The nine-year-old mare Win My Wings travelled easily and was 5/2 in running fully six furlongs out.  “It was all straightforward really,” said the Irish amateur jockey Rob James afterwards.  His seven pound claim wasn’t necessary given the horse’s facile seven length victory.  That allowance suggested an inexperienced rider was on board, but though he had only had 12 winners under National Hunt Rules, he has ridden 264 in point-to-points in Ireland.   

It was the first time since 1995 that the two four-mile races, the Eider Chase and the Scottish National, had been won by the same horse in the same year.  But although Win My Wings is a confirmed stayer, and enjoyed the good ground, she is versatile enough to have won over two and a quarter miles on heavy going in France last May.   

Kitty’s Light, so often the bridesmaid, made a bad mistake at the second fence yet ran on valiantly under Jack Tudor to finish as the runner-up. 

Even if you set aside the Scottish National result, it was a great day for the Welsh. 

Sean Bowen rode the winner of the Scottish Champion Hurdle, which despite its name is only a handicap.  His mount, Anna Bunina, was second in the race last year.  The pony-sized mare was kept to the inside and was poised to challenge before the final flight when the door closed in front of her.  Bowen switched her round the leading pair and she shot past them on the run-in.  He was full of praise for County Meath trainer John McConnell, on whose raiders to Britain he has a strike rate of 32%.  “Every time he comes over here, you’d be disappointed if you went home without a winner.” 

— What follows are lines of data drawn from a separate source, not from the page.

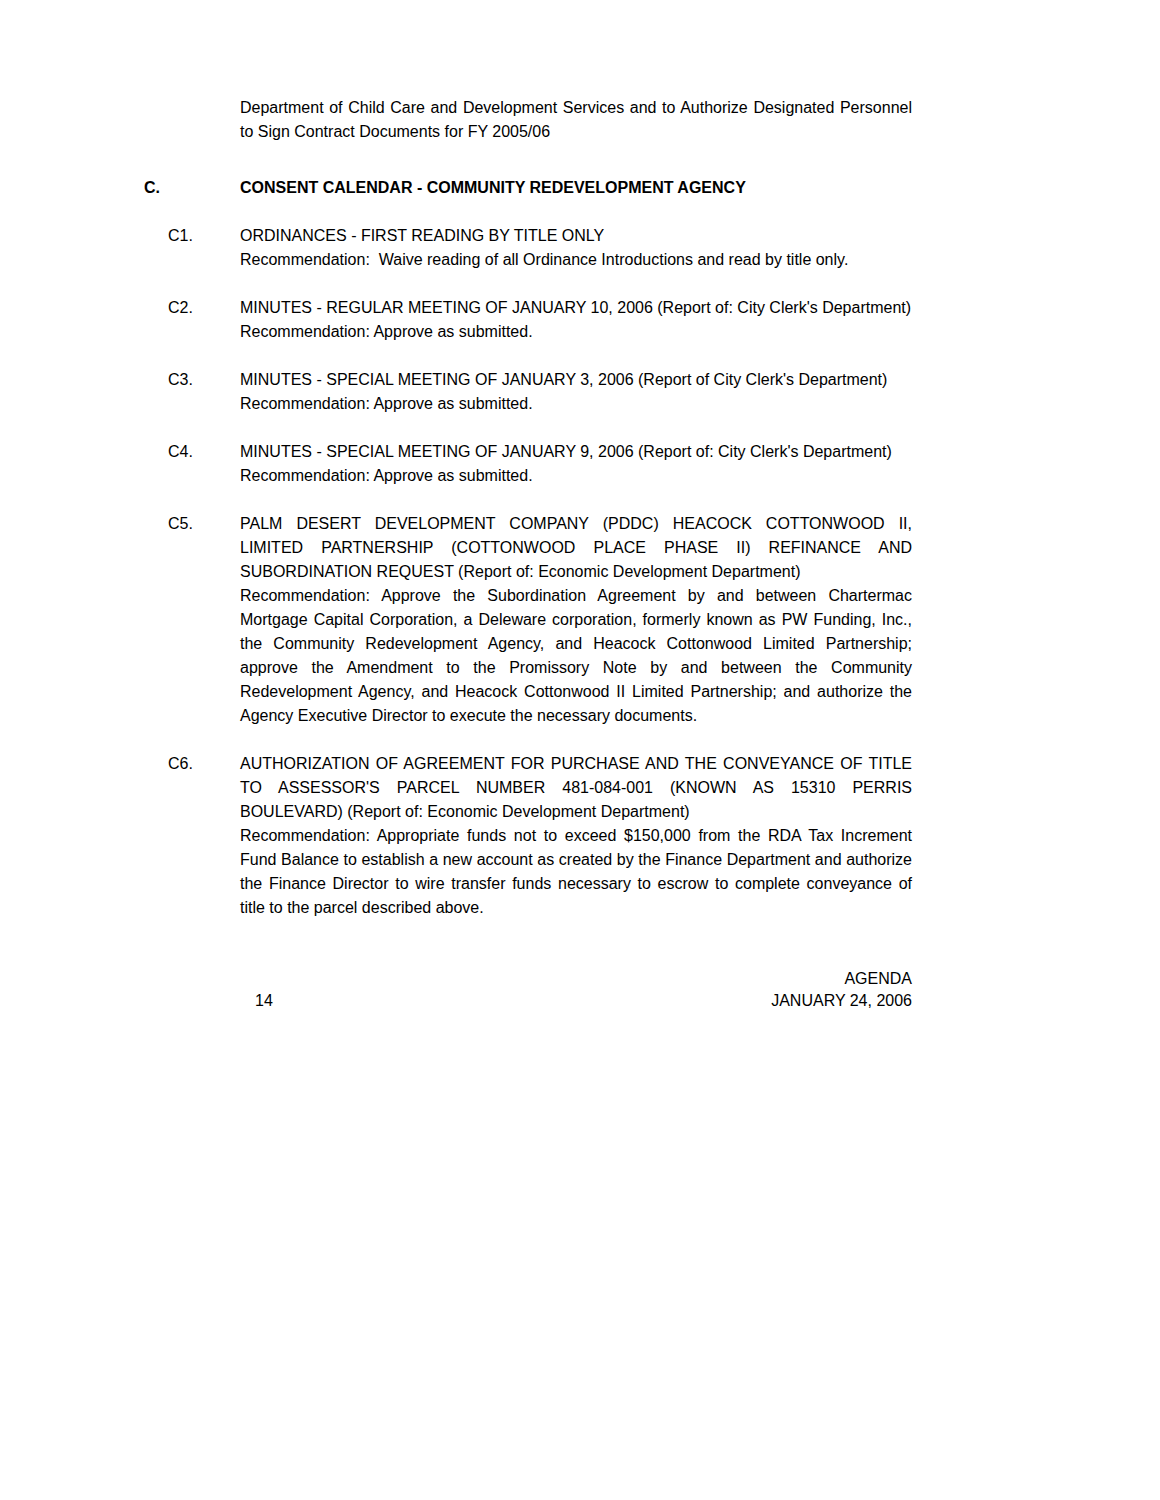Department of Child Care and Development Services and to Authorize Designated Personnel to Sign Contract Documents for FY 2005/06
C.
CONSENT CALENDAR - COMMUNITY REDEVELOPMENT AGENCY
C1.
ORDINANCES - FIRST READING BY TITLE ONLY
Recommendation: Waive reading of all Ordinance Introductions and read by title only.
C2.
MINUTES - REGULAR MEETING OF JANUARY 10, 2006 (Report of: City Clerk's Department)
Recommendation: Approve as submitted.
C3.
MINUTES - SPECIAL MEETING OF JANUARY 3, 2006 (Report of City Clerk's Department)
Recommendation: Approve as submitted.
C4.
MINUTES - SPECIAL MEETING OF JANUARY 9, 2006 (Report of: City Clerk's Department)
Recommendation: Approve as submitted.
C5.
PALM DESERT DEVELOPMENT COMPANY (PDDC) HEACOCK COTTONWOOD II, LIMITED PARTNERSHIP (COTTONWOOD PLACE PHASE II) REFINANCE AND SUBORDINATION REQUEST (Report of: Economic Development Department)
Recommendation: Approve the Subordination Agreement by and between Chartermac Mortgage Capital Corporation, a Deleware corporation, formerly known as PW Funding, Inc., the Community Redevelopment Agency, and Heacock Cottonwood Limited Partnership; approve the Amendment to the Promissory Note by and between the Community Redevelopment Agency, and Heacock Cottonwood II Limited Partnership; and authorize the Agency Executive Director to execute the necessary documents.
C6.
AUTHORIZATION OF AGREEMENT FOR PURCHASE AND THE CONVEYANCE OF TITLE TO ASSESSOR'S PARCEL NUMBER 481-084-001 (KNOWN AS 15310 PERRIS BOULEVARD) (Report of: Economic Development Department)
Recommendation: Appropriate funds not to exceed $150,000 from the RDA Tax Increment Fund Balance to establish a new account as created by the Finance Department and authorize the Finance Director to wire transfer funds necessary to escrow to complete conveyance of title to the parcel described above.
14
AGENDA
JANUARY 24, 2006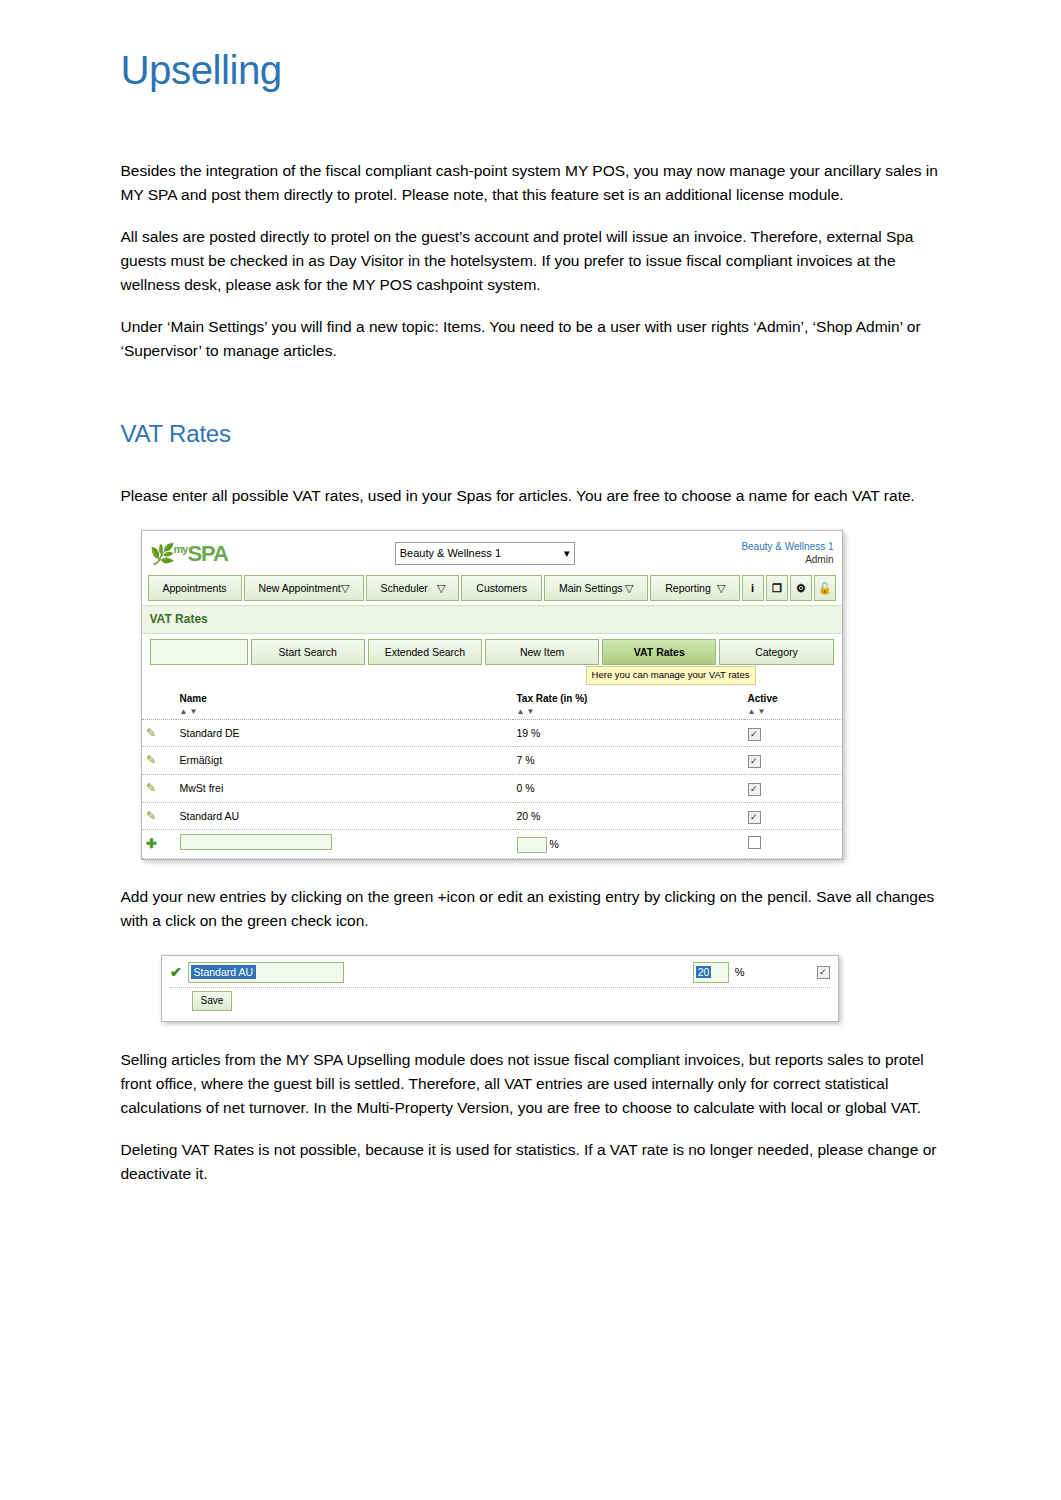Upselling
Besides the integration of the fiscal compliant cash-point system MY POS, you may now manage your ancillary sales in MY SPA and post them directly to protel. Please note, that this feature set is an additional license module.
All sales are posted directly to protel on the guest’s account and protel will issue an invoice. Therefore, external Spa guests must be checked in as Day Visitor in the hotelsystem. If you prefer to issue fiscal compliant invoices at the wellness desk, please ask for the MY POS cashpoint system.
Under ‘Main Settings’ you will find a new topic: Items. You need to be a user with user rights ‘Admin’, ‘Shop Admin’ or ‘Supervisor’ to manage articles.
VAT Rates
Please enter all possible VAT rates, used in your Spas for articles. You are free to choose a name for each VAT rate.
🌿my SPA
Beauty & Wellness 1▾
Beauty & Wellness 1
Admin
Appointments
New Appointment▽
Scheduler ▽
Customers
Main Settings ▽
Reporting ▽
i
❐
⚙
🔓
VAT Rates
Start Search
Extended Search
New Item
VAT Rates
Category
Here you can manage your VAT rates
| | Name ▲▼ | Tax Rate (in %) ▲▼ | Active ▲▼ |
| --- | --- | --- | --- |
| ✎ | Standard DE | 19 % | ✓ |
| ✎ | Ermäßigt | 7 % | ✓ |
| ✎ | MwSt frei | 0 % | ✓ |
| ✎ | Standard AU | 20 % | ✓ |
| ✚ | | % | |
Add your new entries by clicking on the green +icon or edit an existing entry by clicking on the pencil. Save all changes with a click on the green check icon.
✔ Standard AU 20 % ✓
Save
Selling articles from the MY SPA Upselling module does not issue fiscal compliant invoices, but reports sales to protel front office, where the guest bill is settled. Therefore, all VAT entries are used internally only for correct statistical calculations of net turnover. In the Multi-Property Version, you are free to choose to calculate with local or global VAT.
Deleting VAT Rates is not possible, because it is used for statistics. If a VAT rate is no longer needed, please change or deactivate it.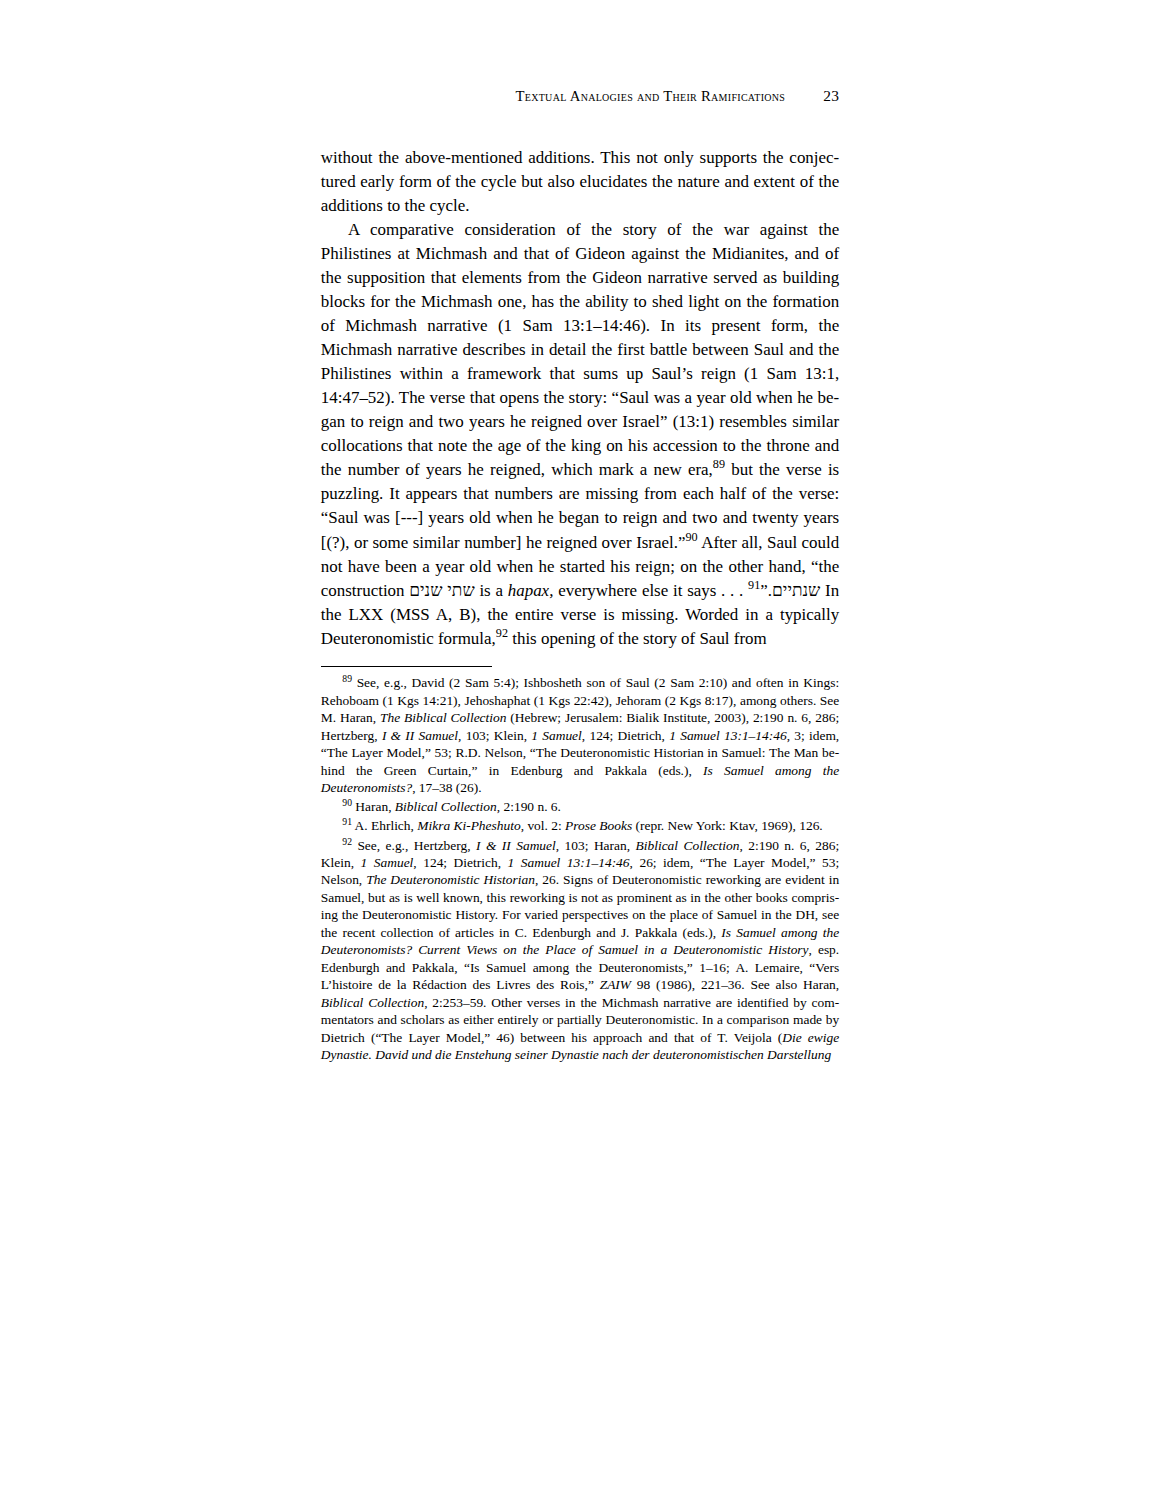Textual Analogies and Their Ramifications 23
without the above-mentioned additions. This not only supports the conjectured early form of the cycle but also elucidates the nature and extent of the additions to the cycle.
A comparative consideration of the story of the war against the Philistines at Michmash and that of Gideon against the Midianites, and of the supposition that elements from the Gideon narrative served as building blocks for the Michmash one, has the ability to shed light on the formation of Michmash narrative (1 Sam 13:1–14:46). In its present form, the Michmash narrative describes in detail the first battle between Saul and the Philistines within a framework that sums up Saul’s reign (1 Sam 13:1, 14:47–52). The verse that opens the story: “Saul was a year old when he began to reign and two years he reigned over Israel” (13:1) resembles similar collocations that note the age of the king on his accession to the throne and the number of years he reigned, which mark a new era,89 but the verse is puzzling. It appears that numbers are missing from each half of the verse: “Saul was [---] years old when he began to reign and two and twenty years [(?), or some similar number] he reigned over Israel.”90 After all, Saul could not have been a year old when he started his reign; on the other hand, “the construction שתי שנים is a hapax, everywhere else it says . . . שנתיים.”91 In the LXX (MSS A, B), the entire verse is missing. Worded in a typically Deuteronomistic formula,92 this opening of the story of Saul from
89 See, e.g., David (2 Sam 5:4); Ishbosheth son of Saul (2 Sam 2:10) and often in Kings: Rehoboam (1 Kgs 14:21), Jehoshaphat (1 Kgs 22:42), Jehoram (2 Kgs 8:17), among others. See M. Haran, The Biblical Collection (Hebrew; Jerusalem: Bialik Institute, 2003), 2:190 n. 6, 286; Hertzberg, I & II Samuel, 103; Klein, 1 Samuel, 124; Dietrich, 1 Samuel 13:1–14:46, 3; idem, “The Layer Model,” 53; R.D. Nelson, “The Deuteronomistic Historian in Samuel: The Man behind the Green Curtain,” in Edenburg and Pakkala (eds.), Is Samuel among the Deuteronomists?, 17–38 (26).
90 Haran, Biblical Collection, 2:190 n. 6.
91 A. Ehrlich, Mikra Ki-Pheshuto, vol. 2: Prose Books (repr. New York: Ktav, 1969), 126.
92 See, e.g., Hertzberg, I & II Samuel, 103; Haran, Biblical Collection, 2:190 n. 6, 286; Klein, 1 Samuel, 124; Dietrich, 1 Samuel 13:1–14:46, 26; idem, “The Layer Model,” 53; Nelson, The Deuteronomistic Historian, 26. Signs of Deuteronomistic reworking are evident in Samuel, but as is well known, this reworking is not as prominent as in the other books comprising the Deuteronomistic History. For varied perspectives on the place of Samuel in the DH, see the recent collection of articles in C. Edenburgh and J. Pakkala (eds.), Is Samuel among the Deuteronomists? Current Views on the Place of Samuel in a Deuteronomistic History, esp. Edenburgh and Pakkala, “Is Samuel among the Deuteronomists,” 1–16; A. Lemaire, “Vers L’histoire de la Rédaction des Livres des Rois,” ZAIW 98 (1986), 221–36. See also Haran, Biblical Collection, 2:253–59. Other verses in the Michmash narrative are identified by commentators and scholars as either entirely or partially Deuteronomistic. In a comparison made by Dietrich (“The Layer Model,” 46) between his approach and that of T. Veijola (Die ewige Dynastie. David und die Enstehung seiner Dynastie nach der deuteronomistischen Darstellung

Richard Patrick rode Do Your Job to take the Champion Novices Chase.  It was the jockey’s second Grade 2 winner of the season – Hillcrest being the other – and it was a breakthrough success at this level for Michael Scudamore.  His four rivals helped by making an assortment of jumping errors but he outclassed them.   

At Newbury Mot A Mot won on his first start for Sam Thomas.  This ex-Henderson horse, owner by Dai Walters, had been thought good enough to take part in last year’s Aintree bumper.  Now having his first run in a handicap, with the benefit of a wind op, and a first-time tongue tie, it seemed that all the stars were aligned.  Pricewise tipped him and he was returned at 11/4. 

Two Chepstow races went to the home team.  In the three mile chase Wayfinder scored for Rebecca Curtis and Ben Jones, taking his record to four wins from 12 starts.  Now proven on good as well as soft, he should be able to score again.  The runner-up, Tim Vaughan’s Clemencia, has form figures of 3332 and deserves a change of luck. 

Ballinsker won the two and a half mile chase for Evan and Isabel Williams easily, but his opponents suffered various mishaps and he may be flattered by the twelve-length margin of victory. 

Christian Williams and Jack Tudor made the 461 mile journey from Ayr to Plumpton on Sunday with four runners.  Their Loup De Maulde was favourite for the penultimate race, but had to give best to Evan Williams’ Balkardy.  It was the trainer’s birthday, and Fergus Gillard made his first ride for him a very satisfactory present. 

Lorcan Williams stole a win in Sunday’s maiden hurdle at Hereford, depriving a clear leader who appeared to have the race in the bag.  After the final flight he lurched over towards the stands side, but Williams had sensed what would happen and came wider still, squeezing his mount Striking Out through a narrow gap between his opponent and the rails to get the verdict by half a length.